EXTRACTED INFORMATION
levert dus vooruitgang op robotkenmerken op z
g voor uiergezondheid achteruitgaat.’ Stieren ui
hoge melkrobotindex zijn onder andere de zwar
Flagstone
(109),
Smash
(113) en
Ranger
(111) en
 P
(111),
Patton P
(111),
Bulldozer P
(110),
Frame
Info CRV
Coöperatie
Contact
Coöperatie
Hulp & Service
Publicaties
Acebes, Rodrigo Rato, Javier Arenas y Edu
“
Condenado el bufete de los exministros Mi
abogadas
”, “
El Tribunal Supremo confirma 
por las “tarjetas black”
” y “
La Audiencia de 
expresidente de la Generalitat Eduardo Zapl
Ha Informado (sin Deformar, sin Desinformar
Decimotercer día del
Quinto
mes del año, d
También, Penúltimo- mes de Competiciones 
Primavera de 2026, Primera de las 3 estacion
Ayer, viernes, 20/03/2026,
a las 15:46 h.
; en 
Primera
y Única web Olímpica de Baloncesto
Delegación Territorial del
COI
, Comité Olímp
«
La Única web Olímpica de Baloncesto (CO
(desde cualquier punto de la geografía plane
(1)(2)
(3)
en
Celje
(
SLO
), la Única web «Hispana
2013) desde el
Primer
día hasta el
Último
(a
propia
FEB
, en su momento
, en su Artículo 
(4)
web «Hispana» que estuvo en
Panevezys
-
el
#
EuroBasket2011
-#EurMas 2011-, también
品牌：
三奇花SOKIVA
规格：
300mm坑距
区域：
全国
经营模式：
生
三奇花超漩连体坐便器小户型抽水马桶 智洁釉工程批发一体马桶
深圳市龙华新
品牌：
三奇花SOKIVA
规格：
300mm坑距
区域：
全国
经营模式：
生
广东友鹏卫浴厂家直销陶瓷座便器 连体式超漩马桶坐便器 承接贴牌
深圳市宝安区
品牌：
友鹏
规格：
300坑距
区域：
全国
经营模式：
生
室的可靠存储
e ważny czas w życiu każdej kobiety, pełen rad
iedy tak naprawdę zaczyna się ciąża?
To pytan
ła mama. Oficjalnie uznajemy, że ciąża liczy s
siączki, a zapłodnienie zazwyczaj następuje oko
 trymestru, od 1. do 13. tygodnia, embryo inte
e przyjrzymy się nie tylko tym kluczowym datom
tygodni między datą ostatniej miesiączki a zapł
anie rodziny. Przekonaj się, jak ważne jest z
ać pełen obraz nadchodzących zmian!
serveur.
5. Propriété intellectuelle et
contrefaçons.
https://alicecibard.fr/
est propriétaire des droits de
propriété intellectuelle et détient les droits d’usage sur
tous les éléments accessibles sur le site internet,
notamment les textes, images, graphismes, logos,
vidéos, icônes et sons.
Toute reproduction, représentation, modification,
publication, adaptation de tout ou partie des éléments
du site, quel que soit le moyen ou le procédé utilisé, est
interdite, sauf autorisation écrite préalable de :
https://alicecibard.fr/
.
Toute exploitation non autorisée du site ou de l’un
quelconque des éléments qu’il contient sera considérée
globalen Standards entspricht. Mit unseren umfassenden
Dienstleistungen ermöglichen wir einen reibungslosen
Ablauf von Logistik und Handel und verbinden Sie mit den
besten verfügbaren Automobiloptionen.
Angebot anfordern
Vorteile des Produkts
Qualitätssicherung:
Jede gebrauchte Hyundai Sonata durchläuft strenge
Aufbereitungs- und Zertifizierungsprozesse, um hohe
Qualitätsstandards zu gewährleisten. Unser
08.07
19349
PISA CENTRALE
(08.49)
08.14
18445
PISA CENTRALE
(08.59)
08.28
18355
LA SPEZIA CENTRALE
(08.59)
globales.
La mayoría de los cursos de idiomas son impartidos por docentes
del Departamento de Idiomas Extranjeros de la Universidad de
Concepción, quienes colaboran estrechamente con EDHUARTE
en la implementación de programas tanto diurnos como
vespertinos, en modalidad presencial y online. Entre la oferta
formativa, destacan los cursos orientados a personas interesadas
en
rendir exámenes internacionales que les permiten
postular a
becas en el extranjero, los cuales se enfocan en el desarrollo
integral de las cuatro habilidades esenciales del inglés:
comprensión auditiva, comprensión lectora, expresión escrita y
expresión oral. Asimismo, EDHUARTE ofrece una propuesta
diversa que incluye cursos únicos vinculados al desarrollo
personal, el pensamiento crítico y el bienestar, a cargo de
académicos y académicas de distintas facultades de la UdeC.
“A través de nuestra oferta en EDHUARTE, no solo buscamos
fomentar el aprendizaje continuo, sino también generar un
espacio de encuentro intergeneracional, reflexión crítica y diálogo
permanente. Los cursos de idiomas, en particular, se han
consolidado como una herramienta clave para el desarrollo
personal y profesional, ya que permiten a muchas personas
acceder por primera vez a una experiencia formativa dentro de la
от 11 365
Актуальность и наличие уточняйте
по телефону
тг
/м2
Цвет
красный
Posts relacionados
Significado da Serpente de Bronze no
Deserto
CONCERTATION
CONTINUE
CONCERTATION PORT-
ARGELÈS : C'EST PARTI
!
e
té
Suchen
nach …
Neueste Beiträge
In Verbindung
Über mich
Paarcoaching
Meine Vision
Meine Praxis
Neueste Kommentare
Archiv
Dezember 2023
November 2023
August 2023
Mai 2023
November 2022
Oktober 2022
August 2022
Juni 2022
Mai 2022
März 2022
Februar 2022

EXERCISE
Reproduce the lines from the start of the items through the line containing "También, Penúltimo- mes de Competiciones", inclusive, updating each "Coöperatie" to "Vereniging" and leaving everything else unchanged.

FINISHED EXERCISE
levert dus vooruitgang op robotkenmerken op z
g voor uiergezondheid achteruitgaat.’ Stieren ui
hoge melkrobotindex zijn onder andere de zwar
Flagstone
(109),
Smash
(113) en
Ranger
(111) en
 P
(111),
Patton P
(111),
Bulldozer P
(110),
Frame
Info CRV
Vereniging
Contact
Vereniging
Hulp & Service
Publicaties
Acebes, Rodrigo Rato, Javier Arenas y Edu
“
Condenado el bufete de los exministros Mi
abogadas
”, “
El Tribunal Supremo confirma 
por las “tarjetas black”
” y “
La Audiencia de 
expresidente de la Generalitat Eduardo Zapl
Ha Informado (sin Deformar, sin Desinformar
Decimotercer día del
Quinto
mes del año, d
También, Penúltimo- mes de Competiciones 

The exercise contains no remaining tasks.